Any problem in your neck is potentially serious because it connects your head to your body, and the structures within it are necessary for life. Cervical stenosis occurs when the spinal cord or spinal nerves are compressed due to narrowing in the seven vertebrae in your neck.

When we use the term, “cervical stenosis,” we are usually talking about degenerative changes that cause narrowing, such as arthritis. Cervical spinal injuries can cause cervical stenosis, too, and may be much more serious. A herniated disc or cervical fracture that damages the spinal cord or a spinal nerve root can be life-threatening.

SymptomsThe symptoms associated with cervical stenosis depend on whether the spinal cord or spinal nerve is being compressed. If it’s spinal nerves, symptoms will be limited to the neck, shoulders and arms. Symptoms include neck, shoulder or arm pain, numbness, heaviness or tingling, arm weakness or difficulty grasping objects.

If the spinal cord is compressed, you can also have muscle spasms and pain in your legs, loss of coordination and be unsteady when you walk.

TreatmentEarly cervical stenosis can be treated with anti-inflammatory medications and pain medications. If the pain is severe or if there are functional problems (arm weakness, difficulty walking, etc), surgery is usually necessary. Both minimally invasive and open surgical techniques are used to treat cervical stenosis, and either an anterior (through the front) or posterior (through the back) approach may be needed.

Discectomy–the disc between vertebrae is removed, along with any bone spurs, to relieve nerve pressure. The disc may be replaced with a bone graft or an artificial disc. Cervical discectomy usually requires an anterior approach.

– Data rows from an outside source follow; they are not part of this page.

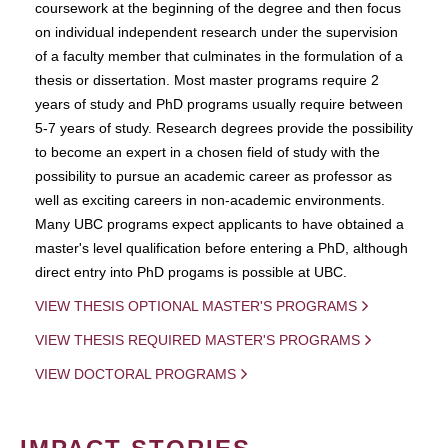
coursework at the beginning of the degree and then focus
on individual independent research under the supervision
of a faculty member that culminates in the formulation of a
thesis or dissertation. Most master programs require 2
years of study and PhD programs usually require between
5-7 years of study. Research degrees provide the possibility
to become an expert in a chosen field of study with the
possibility to pursue an academic career as professor as
well as exciting careers in non-academic environments.
Many UBC programs expect applicants to have obtained a
master's level qualification before entering a PhD, although
direct entry into PhD progams is possible at UBC.
VIEW THESIS OPTIONAL MASTER'S PROGRAMS
VIEW THESIS REQUIRED MASTER'S PROGRAMS
VIEW DOCTORAL PROGRAMS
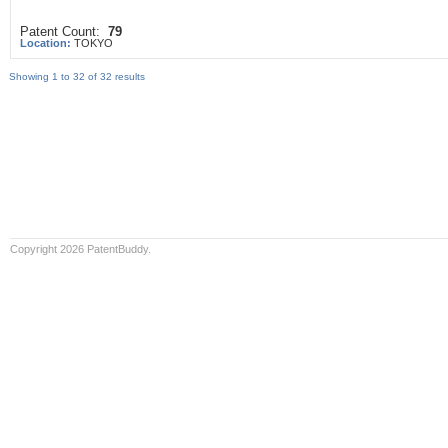
Patent Count:
79
Location:
TOKYO
Showing 1 to 32 of 32 results
Copyright 2026 PatentBuddy.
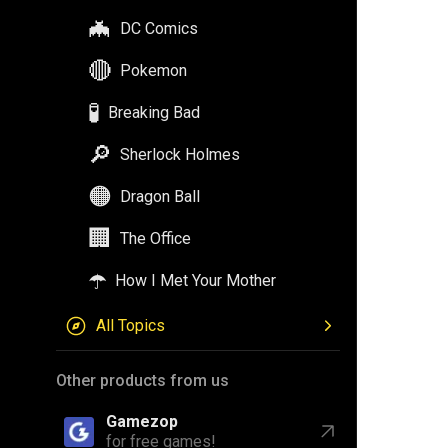
🦇
DC Comics
🔴
Pokemon
🧪
Breaking Bad
🔎
Sherlock Holmes
🟠
Dragon Ball
🏢
The Office
☂️
How I Met Your Mother
All Topics
Other products from us
Gamezop
for free games!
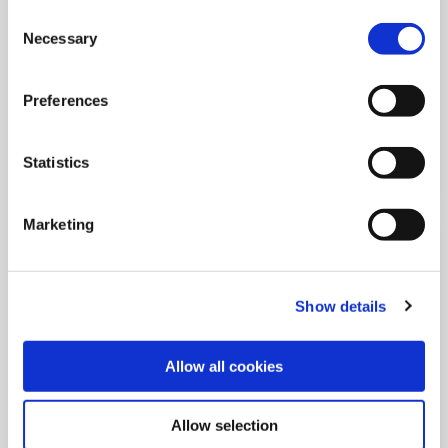
of corporate accountability
Consent
Necessary
Selection
All stakeholders invited to shape labor standards that
address systemic human rights challenges
Preferences
Statistics
Marketing
Show details
Allow all cookies
03 Sep 2025
Allow selection
From discrimination to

Corpectomy–the body of the vertebra and the intervetebral discs are removed, enlarging the spinal canal. The vertebrae are usually fused together with a bone graft or hardware; an anterior approach is used.

Laminectomy, laminotomy, laminoplasty–the lamina is the bone at the back of the vertebra. It’s removed in a laminectomy, partially removed to make a larger opening for the nerve in a laminotomy or repaired in a laminoplasty. Laminal surgery is done from the back. Laminotomy and laminoplasty can sometimes be done with an endoscope.

Facetectomy–removal of the facet joint between two vertebrae to enlarge the opening.

Surgery usually improves the symptoms of cervical stenosis, but doesn’t always resolve them. By the time cervical stenosis is severe enough to warrant treatment, there may be some permanent nerve damage. In addition, symptoms can reappear as aging and degeneration continue.